Podcast Blastoff Blog

Episode Zero: How to Craft the Perfect Podcast Introduction

Nathan Fraser

You never get a second chance to make a first impression.

For most listeners, your Episode 0 is that first impression. An Episode 0 is like an introduction episode; something new listeners can tune into, and see if it's something they can get into. Not very many podcasters record an Episode Zero. And those who do, rarely do it right.

But, since I've recorded close to 20 of them for different podcasters, I know what works and what doesn't. And because it's top of mind right now, I figured I'd share my formula with you. So, what follows is my method for recording an Episode 0 that'll make listeners click that subscribe button.

  • Step 1.) A Brief Introduction

Welcome the listener to your new podcast and thank them for tuning in. Follow that up by a brief introduction. Let them know your name, and any relevant accomplishments that may help establish your credibility. But avoid doing a deep dive into your background; we'll get into that later.

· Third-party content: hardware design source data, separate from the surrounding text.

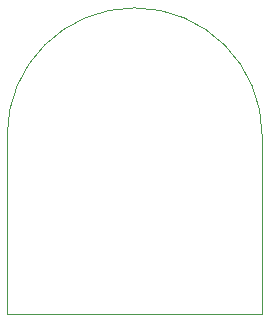
<source format=gm1>
G04 #@! TF.GenerationSoftware,KiCad,Pcbnew,5.0.2-bee76a0~70~ubuntu18.04.1*
G04 #@! TF.CreationDate,2019-03-09T17:32:09+01:00*
G04 #@! TF.ProjectId,touchsense6,746f7563-6873-4656-9e73-65362e6b6963,0_1*
G04 #@! TF.SameCoordinates,Original*
G04 #@! TF.FileFunction,Profile,NP*
%FSLAX46Y46*%
G04 Gerber Fmt 4.6, Leading zero omitted, Abs format (unit mm)*
G04 Created by KiCad (PCBNEW 5.0.2-bee76a0~70~ubuntu18.04.1) date 2019-03-09T17:32:09 CET*
%MOMM*%
%LPD*%
G01*
G04 APERTURE LIST*
%ADD10C,0.100000*%
G04 APERTURE END LIST*
D10*
X38100000Y-20320000D02*
G75*
G03X27305000Y-31115000I0J-10795000D01*
G01*
X48895000Y-31115000D02*
G75*
G03X38100000Y-20320000I-10795000J0D01*
G01*
X27305000Y-31115000D02*
X27294840Y-46220380D01*
X48910240Y-46217840D02*
X48895000Y-31115000D01*
X27305000Y-46220000D02*
X48895000Y-46220000D01*
M02*

</source>
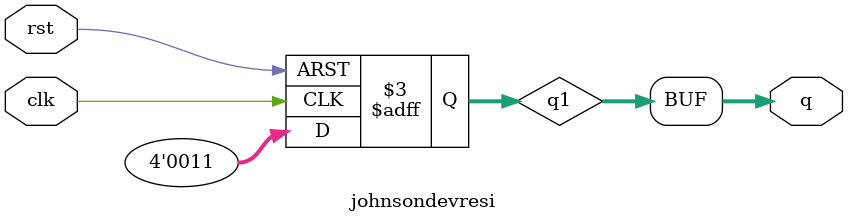
<source format=v>
`timescale 1ns / 1ps


module johnsondevresi(
   input rst,
 input clk,
 output [3:0] q
//    output [3:0] z, 
//    output [3:0] k
 );
 reg [3:0] q1;
//    integer q2;
//    integer q3;
 always @ (posedge clk or negedge rst) begin
     if(!rst) begin
         q1 = 4'b0000;
//            q2 <= 4'b0000;
//            q3 <= 4'b0000;
     end
     else begin
         q1 = 4'b0011;
     end
 end
 assign q = q1;
//    assign z = q2;
//    assign k = q3;
endmodule

</source>
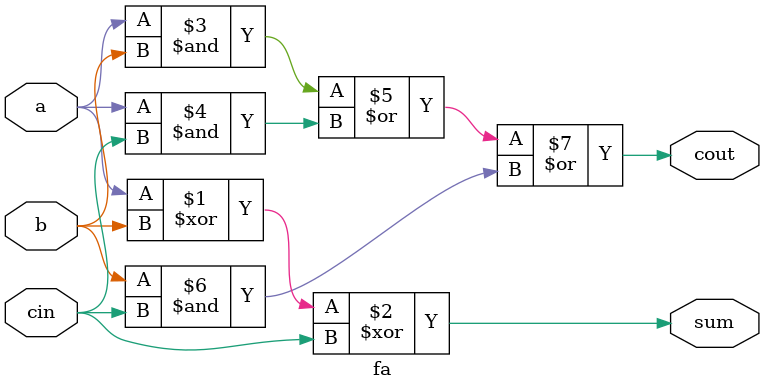
<source format=v>
module top_module( 
    input [99:0] a, b,
    input cin,
    output [99:0] cout,
    output [99:0] sum );
    
    wire [100:0] carry;
    assign carry[0] = cin;
    assign carry[100:1] = cout[99:0];

    genvar i;
    generate
        for (i = 0; i < 100; i = i + 1) begin : gen_loop
            fa U_fa(
                .a(a[i]),
                .b(b[i]),
                .cin(carry[i]),
                .cout(cout[i]),
                .sum(sum[i])
            );
    	end
	endgenerate
endmodule

module fa(
    input a,
    input b,
    input cin,
    output cout,
    output sum
);
    assign sum = a ^ b ^ cin;
    assign cout = a&b | a&cin | b&cin;
    
endmodule
</source>
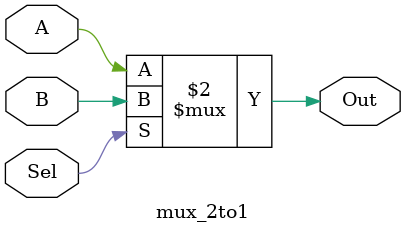
<source format=v>
module mux_2to1(
    input wire A, B,   // Data inputs
    input wire Sel,    // Select signal
    output wire Out    // Output
);

assign Out = (Sel == 1'b0) ? A : B;

endmodule

</source>
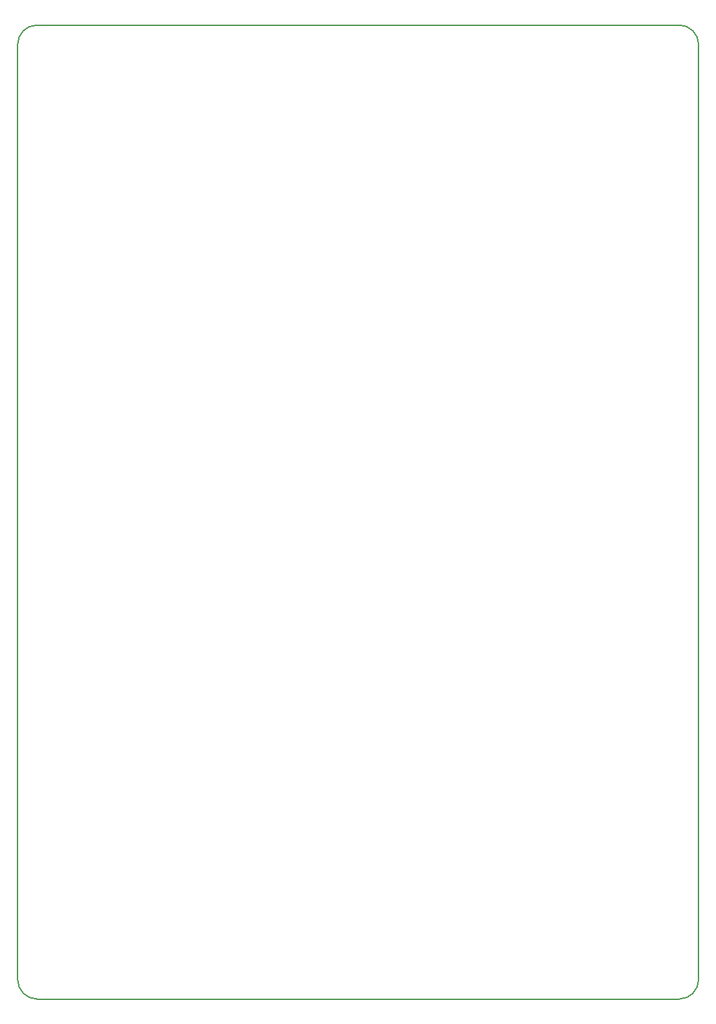
<source format=gbr>
G04 #@! TF.FileFunction,Profile,NP*
%FSLAX46Y46*%
G04 Gerber Fmt 4.6, Leading zero omitted, Abs format (unit mm)*
G04 Created by KiCad (PCBNEW 4.0.7) date Friday, April 27, 2018 'PMt' 12:19:07 PM*
%MOMM*%
%LPD*%
G01*
G04 APERTURE LIST*
%ADD10C,0.100000*%
%ADD11C,0.150000*%
G04 APERTURE END LIST*
D10*
D11*
X253238000Y-85852000D02*
G75*
G03X250698000Y-83312000I-2540000J0D01*
G01*
X166878000Y-83312000D02*
G75*
G03X164338000Y-85852000I0J-2540000D01*
G01*
X164338000Y-207772000D02*
G75*
G03X166878000Y-210312000I2540000J0D01*
G01*
X250698000Y-210312000D02*
G75*
G03X253238000Y-207772000I0J2540000D01*
G01*
X166878000Y-83312000D02*
X250698000Y-83312000D01*
X164338000Y-207772000D02*
X164338000Y-85852000D01*
X250698000Y-210312000D02*
X166878000Y-210312000D01*
X253238000Y-85852000D02*
X253238000Y-207772000D01*
M02*

</source>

This is just like meeting someone in real life. If you spend the whole time talking about yourself, they’ll lose interest. But this is a podcast, so you have no choice to do all the talking. So instead of talking all about ourselves, let’s talk about what the listener really cares about: what’s in it for them.

  • Step 2.) Features and Benefits

Your listeners want to know what they get for listening, so you want to tell them, as soon as possible. Explain the format of the show, the topics you'll cover, and how often they can expect new episodes. Then, let them know what they get for listening. What's the main benefit they'll receive for listening? Make it clear. Make them the promise.

  • Step 3.) What's Your Desirable Difference?

Whatever your podcast is about, it's likely that someone else is already doing something similar. So you need to give the listener a reason to listen to you. And this is probably the most neglected step in the whole process.

Most podcasters don't give much thought to what sets them apart. But it's a vital step. Clearly identify what makes your show different, and make sure it's something that matters to your listener. Once you know your desirable difference, make it explicit. Let them know why yours is the podcast for them.

  • Step 4.) Call Them to Action

Now that you've done your part, let them know what they can do for you. This is called a Call To Action, or CTA. Ideally, you should have a CTA at the end of every show, and your Episode 0 is no different. Finish your episode by telling your listener what to do next. Subscribe on iTunes, leave a comment, rate and review, share with someone you know. These are all great Calls To Action, be sure to include at least one.

  • Step 5.) Close the Show

Thank them for listening and let them know how glad you are to meet them. Tell them bye, until next time, and let them know you'll be talking to them soon. Cue the outro music.


One last note; your Episode 0 doesn't have to be the first episode you record. You can record and release it at any time, even if you're already 10 episodes in. In fact, I often wait until about that time, just so we have clear answers to all the points we want to make. And if your podcast evolves, you can always go back and re-record a new Episode 0.

Just make sure it's something that you do. It's a little bit of effort that will have a huge payoff.